WHAT IS BEING ASKED:
Report, as a single figure, how many lines in the records below include "index".

EXERCISE MATERIAL:
◆ ◆ ◆
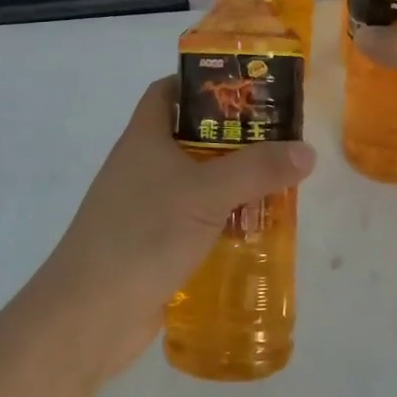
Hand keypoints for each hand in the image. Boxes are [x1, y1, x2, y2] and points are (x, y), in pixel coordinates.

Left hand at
◆ ◆ ◆
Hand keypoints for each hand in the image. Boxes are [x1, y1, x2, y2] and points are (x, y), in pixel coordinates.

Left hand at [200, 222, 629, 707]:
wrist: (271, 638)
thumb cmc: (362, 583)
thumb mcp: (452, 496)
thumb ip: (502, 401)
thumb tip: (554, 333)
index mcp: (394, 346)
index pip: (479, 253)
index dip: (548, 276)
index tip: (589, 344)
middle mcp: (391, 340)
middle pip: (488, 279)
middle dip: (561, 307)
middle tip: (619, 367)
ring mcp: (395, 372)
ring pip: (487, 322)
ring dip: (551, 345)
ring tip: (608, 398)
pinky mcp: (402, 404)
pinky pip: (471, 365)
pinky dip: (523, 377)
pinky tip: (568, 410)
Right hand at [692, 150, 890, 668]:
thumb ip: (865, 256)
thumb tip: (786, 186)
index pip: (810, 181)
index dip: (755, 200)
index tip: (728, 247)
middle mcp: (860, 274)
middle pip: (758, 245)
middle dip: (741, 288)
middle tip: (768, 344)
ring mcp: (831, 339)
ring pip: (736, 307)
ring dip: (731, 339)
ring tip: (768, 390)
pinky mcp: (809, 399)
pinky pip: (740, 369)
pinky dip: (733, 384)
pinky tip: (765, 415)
◆ ◆ ◆
SOLUTION:
7